**DOCUMENT SECTION:**
_ _ _
# Does anyone advertise in Magazines?



## plaid (Mar 2, 2007)

I am trying to find new ways to develope my business. I have a web site, I am doing a large outdoor market May- october, and I am also doing some shows. But until those "kick in" I am trying to figure out some new ways to get my things out there! 

Does any one advertise in Magazines, and is it profitable? I know when I first did research for my business ( embroidered dog tank tops), I looked in magazines, and I replyed to advertisements. So I didn't know if anyone had some info or advise about doing this or not. Thanks!!!


----------



## Rodney (Nov 3, 2004)

This past thread might help: http://www.t-shirtforums.com/t-shirt-marketing/t502.html

Hopefully if anybody has any recent tips, they'll post them here as well


----------



## Bougie (Jul 12, 2005)

I read that advertising is the most costly way to get new customers and it shouldn't be done unless it is very very targeted. For example, if you advertise model airplanes in a model airplane magazine, that works well. The readership is perfectly targeted to the product. But if you advertised model airplanes in Time magazine that would be throwing away your money.


----------



## Rico Menor (Mar 22, 2007)

Bougie said:


> I read that advertising is the most costly way to get new customers and it shouldn't be done unless it is very very targeted. For example, if you advertise model airplanes in a model airplane magazine, that works well. The readership is perfectly targeted to the product. But if you advertised model airplanes in Time magazine that would be throwing away your money.


+1 
I plan on running a couple of ads in a magazine that targets my customer base as well as the music mags that my customers are likely to buy. 
You can look around for new and up comming mags that will be selling spots for real cheap and they tend to flood the market with their mags since they are trying to get their name out as well.
Foot work helps a lot too, i have been to plenty of events and had some good looking girls handing out my business cards and some stickers.


----------



## zagadka (Jul 6, 2006)

we put an ad in the February issue of BUST! -which is totally our target market- and we only got one sale that we know of from it. it was disapointing to say the least, but i've read some statistic that says for most consumers, they have to see the ad/ image/ logo 4 times before remembering it and acting on any impulse.


----------



## Rodney (Nov 3, 2004)

zagadka said:


> we put an ad in the February issue of BUST! -which is totally our target market- and we only got one sale that we know of from it. it was disapointing to say the least, but i've read some statistic that says for most consumers, they have to see the ad/ image/ logo 4 times before remembering it and acting on any impulse.


That's interesting. I got a email solicitation from that same magazine to advertise in their upcoming issues. Even though it didn't fit my target market, I was wondering how an ad would do there if I did have a product to fit their demographic.

Do you think you'll keep trying it to help get that brand exposure?


----------



## plaid (Mar 2, 2007)

So advertising in mags can be either really good, or not really good...  what would you say would be the top 2-3 ways to advertise then? I have a new business and I have heard many times, you need to advertise, spending money on advertising is money well spent.... top 2-3 ways to advertise then?


----------



## plaid (Mar 2, 2007)
_ _ _
**Page-level text extractions:**
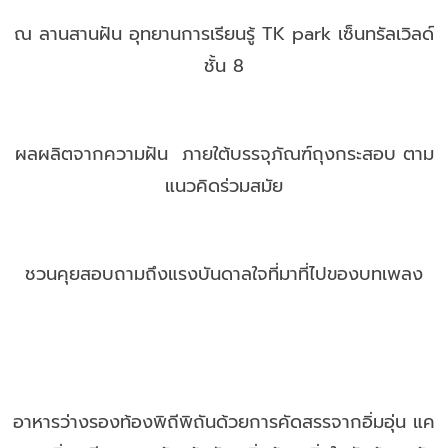
ณ ลานสานฝัน อุทยานการเรียนรู้ TK park เซ็นทรัลเวิลด์
ชั้น 8
ผลผลิตจากความฝัน ภายใต้บรรจุภัณฑ์ถุงกระสอบ ตาม
แนวคิดร่วมสมัย
ชวนคุยสอบถามถึงแรงบันดาลใจที่มาที่ไปของบทเพลง
อาหารว่างรองท้องพิถีพิถันด้วยการคัดสรรจากอิ่มอุ่น แค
_ _ _
**TASK INSTRUCTIONS:**
Which distinct usernames post in the magazine advertising thread above? List each one once.

**SOLUTION TO THIS TASK:**
plaid
Rodney
Bougie
Rico Menor
zagadka